Module to load salience matrix for a given info.

Args

latent_fr : int: latent frame rate to match (interpolates model frame rate accordingly).
segment_duration : float: expected segment duration.
melody_fr : int, optional: extracted salience frame rate. Defaults to 86.
melody_salience_dim : int, optional: salience dim. Defaults to 53.
chroma_root : str, optional: path to root containing salience cache. Defaults to None.
override_cache : bool, optional: rewrite cache. Defaults to False.
do_argmax : bool, optional: argmax the melody matrix. Defaults to True.

Class variables

var SALIENCE_MODEL_EXPECTED_HOP_SIZE
var SALIENCE_MODEL_EXPECTED_SAMPLE_RATE

Methods

def get_null_salience(self) ‑> torch.Tensor

Expand source code

def get_null_salience(self) -> torch.Tensor:
    return torch.zeros((self.melody_salience_dim, self.tgt_chunk_len))

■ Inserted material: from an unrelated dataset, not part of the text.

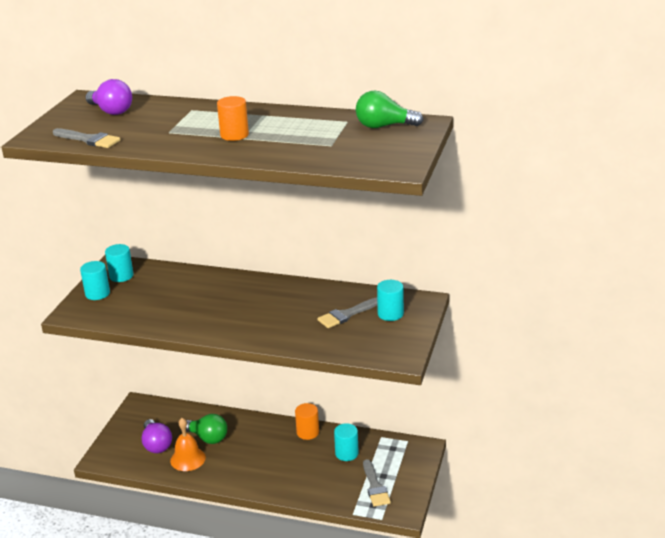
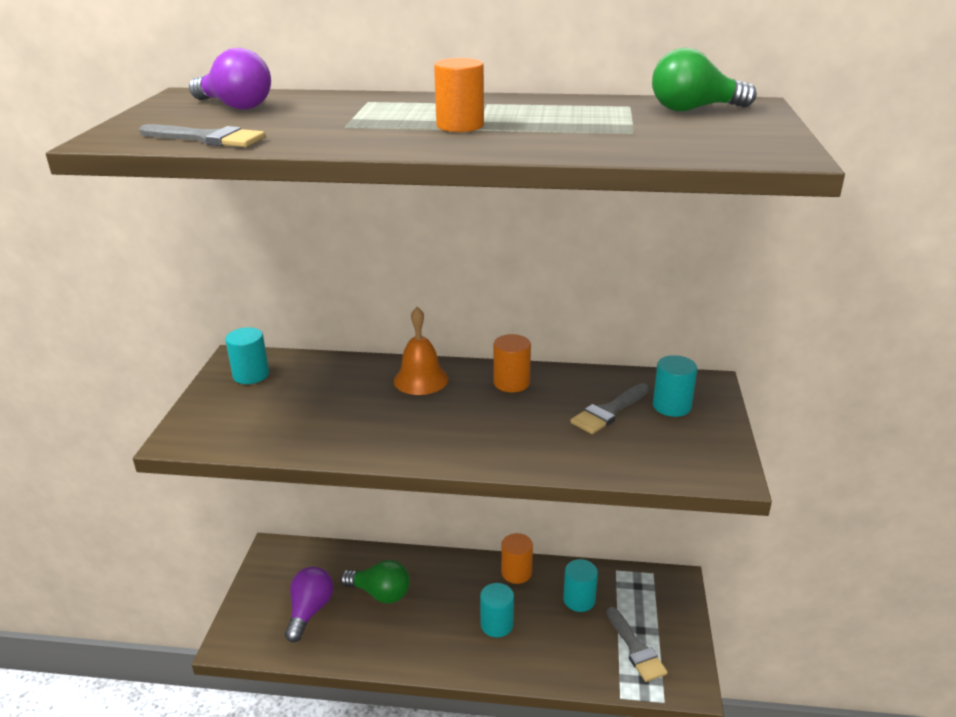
camera: 10 degrees left, 0 degrees up
turquoise cylinder [80,261,110,300] -> turquoise cylinder moved to [480,583,514,637]
purple light bulb [142,419,172,453] -> purple light bulb turned 135 degrees counterclockwise [285,567,333,642]
orange bell [170,418,206,471] -> orange bell moved to [394,307,448,395]
none -> orange cylinder [494,334,531,392]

def load_saliency_from_saliency_dict(self, saliency_dict: Dict[str, Any], offset: float) ‑> torch.Tensor

Expand source code

def load_saliency_from_saliency_dict(self,
                                     saliency_dict: tp.Dict[str, tp.Any],
                                     offset: float) -> torch.Tensor:
    """
    construct the salience matrix and perform linear interpolation w.r.t the temporal axis to match the expected
    frame rate.
    """
    # get saliency map for the segment
    saliency_dict_ = {}
    l, r = int(offset * self.model_frame_rate), int((offset + self.segment_duration) * self.model_frame_rate)
    saliency_dict_['salience'] = saliency_dict['salience'][:, l: r].T
    saliency_dict_['times'] = saliency_dict['times'][l: r] - offset
    saliency_dict_['freqs'] = saliency_dict['freqs']

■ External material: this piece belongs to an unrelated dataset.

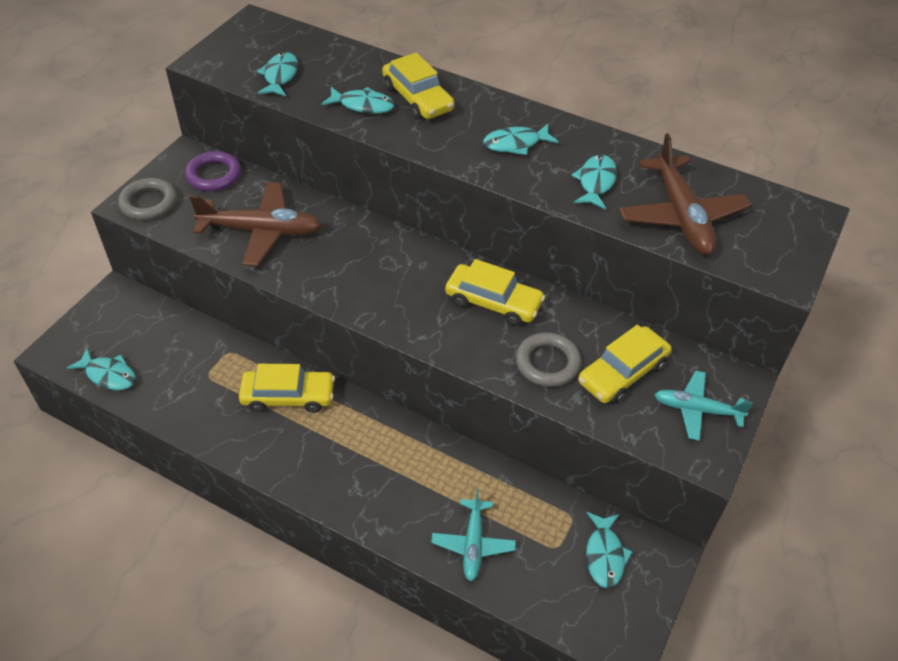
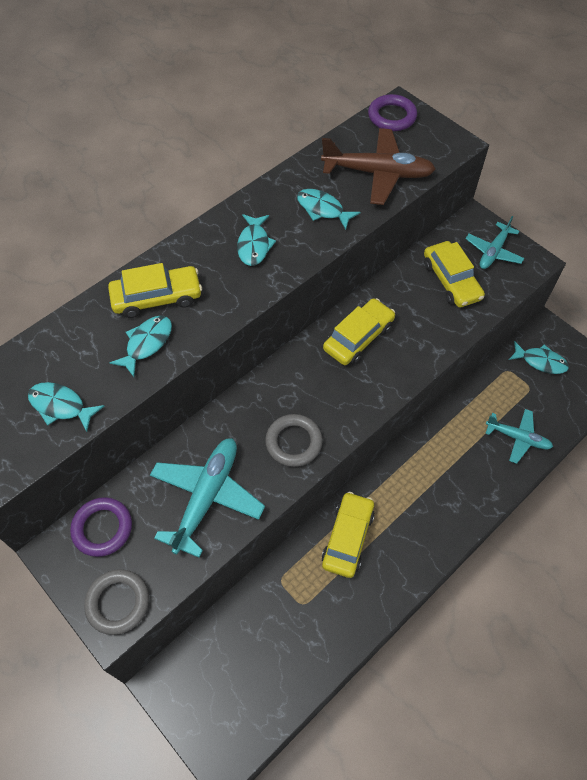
camera: 70 degrees left, 10 degrees up
turquoise fish [67,348,136,390] -> none
brown plane [189,182,322,266] -> turquoise plane [150,438,265,558]
grey ring [516,332,581,387] -> grey ring moved to [265,414,323,467]
none -> purple ring [368,94,417,131]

    saliency_dict_['salience'] = torch.Tensor(saliency_dict_['salience']).float().permute(1, 0)  # C, T
    if saliency_dict_['salience'].shape[-1] <= int(self.model_frame_rate) / self.latent_fr:  # empty chroma
        saliency_dict_['salience'] = torch.zeros((saliency_dict_['salience'].shape[0], self.tgt_chunk_len))
    else:
        salience = torch.nn.functional.interpolate(saliency_dict_['salience'].unsqueeze(0),
                                                   scale_factor=self.latent_fr/int(self.model_frame_rate),
                                                   mode='linear').squeeze(0)
        if salience.shape[-1] < self.tgt_chunk_len:
            salience = torch.nn.functional.pad(salience,
                                               (0, self.tgt_chunk_len - salience.shape[-1]),
                                               mode='constant',
                                               value=0)
        elif salience.shape[-1] > self.tgt_chunk_len:
            salience = salience[..., :self.tgt_chunk_len]
        saliency_dict_['salience'] = salience

    salience = saliency_dict_['salience']
    if self.do_argmax:
        binary_mask = torch.zeros_like(salience)
        binary_mask[torch.argmax(salience, dim=0), torch.arange(salience.shape[-1])] = 1
        binary_mask *= (salience != 0).float()
        salience = binary_mask
    return salience

construct the salience matrix and perform linear interpolation w.r.t the temporal axis to match the expected frame rate.